RECORDS FOR THE TASK —
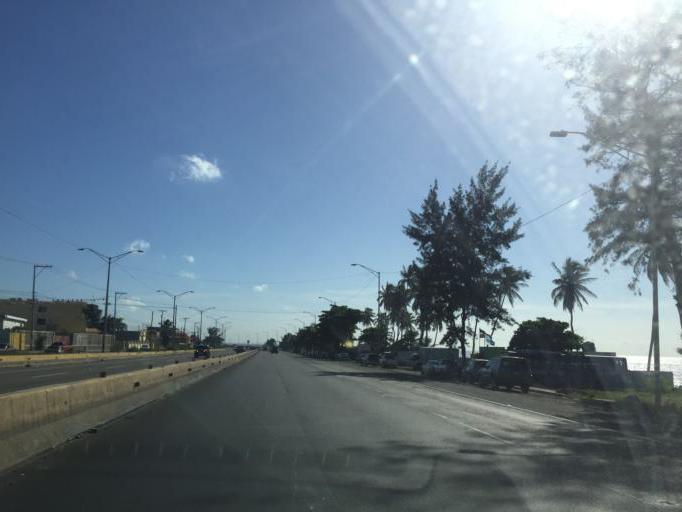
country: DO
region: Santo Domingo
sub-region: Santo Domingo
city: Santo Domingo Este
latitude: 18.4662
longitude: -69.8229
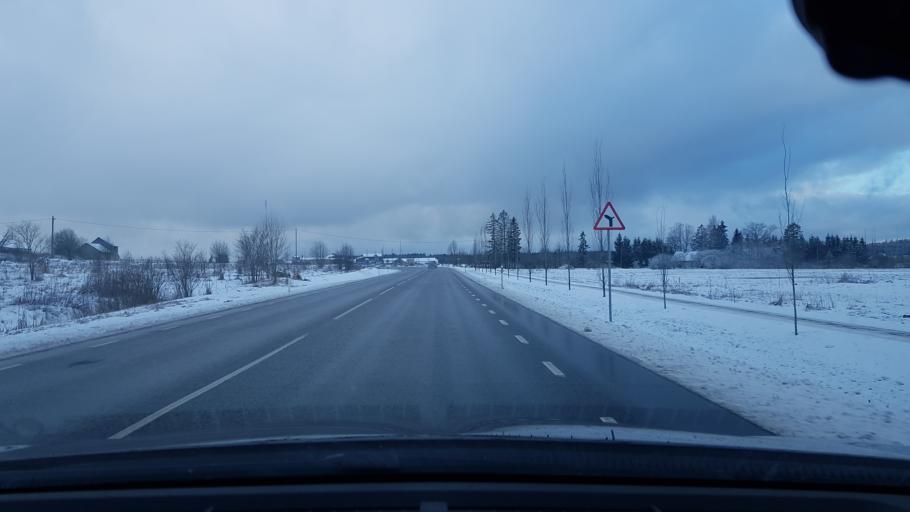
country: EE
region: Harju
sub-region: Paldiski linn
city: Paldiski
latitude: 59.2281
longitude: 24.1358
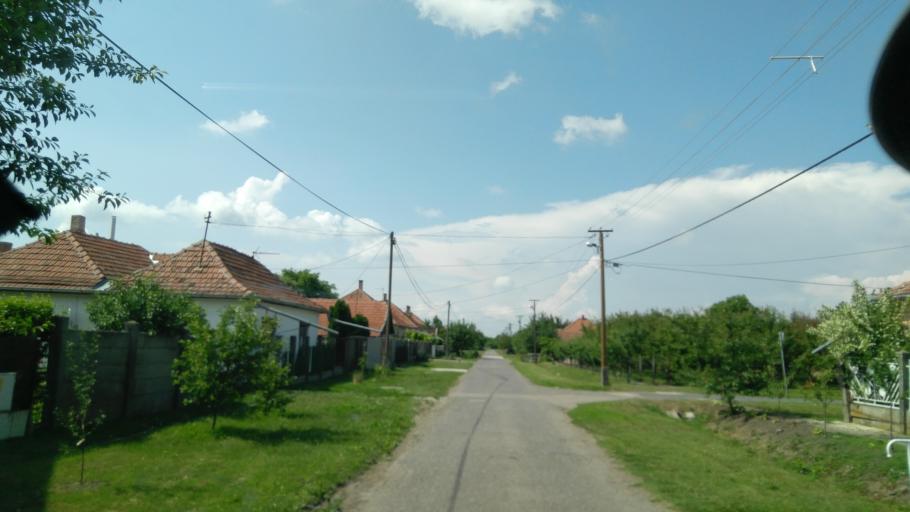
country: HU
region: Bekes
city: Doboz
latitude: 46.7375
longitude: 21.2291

--

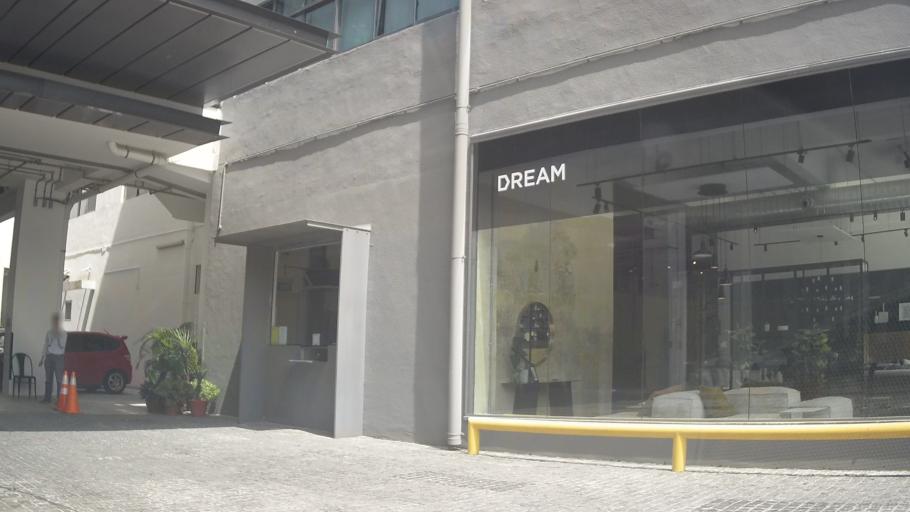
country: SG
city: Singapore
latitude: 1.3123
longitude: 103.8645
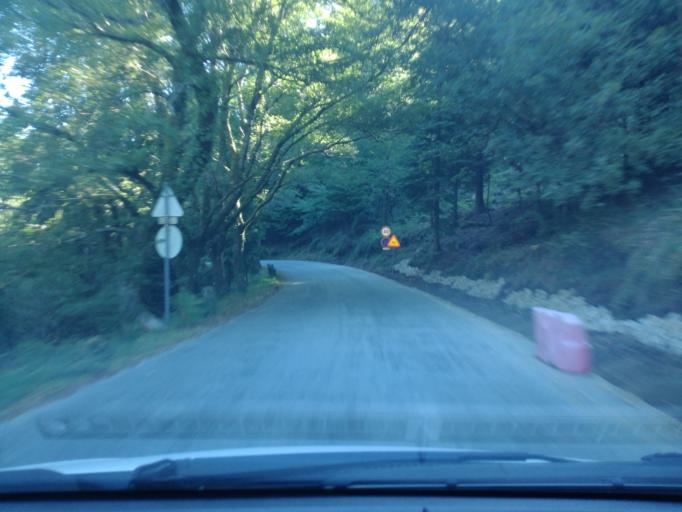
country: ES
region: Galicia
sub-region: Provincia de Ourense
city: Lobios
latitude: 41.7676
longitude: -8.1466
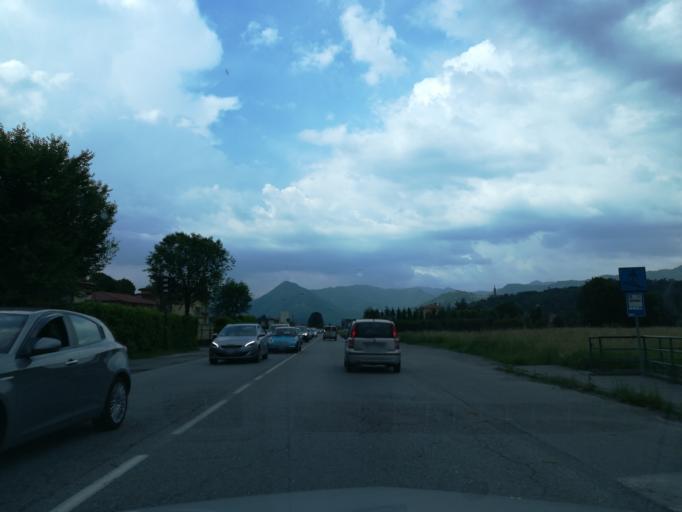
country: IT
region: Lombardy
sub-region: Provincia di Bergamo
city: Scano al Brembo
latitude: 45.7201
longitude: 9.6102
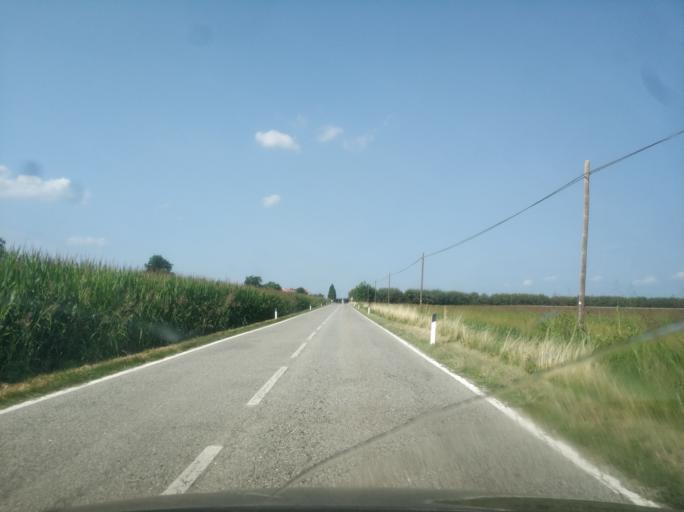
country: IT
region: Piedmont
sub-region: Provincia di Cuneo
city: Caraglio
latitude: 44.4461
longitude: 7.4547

WRITTEN TASK — Please reproduce word for word the lines of the items above, starting with the line containing "latitude: 59.2281" and going on through the line containing "latitude: 46.7375". Leave the pictures out.

FINAL ANSWER —
latitude: 59.2281
longitude: 24.1358
country: HU
region: Bekes
city: Doboz
latitude: 46.7375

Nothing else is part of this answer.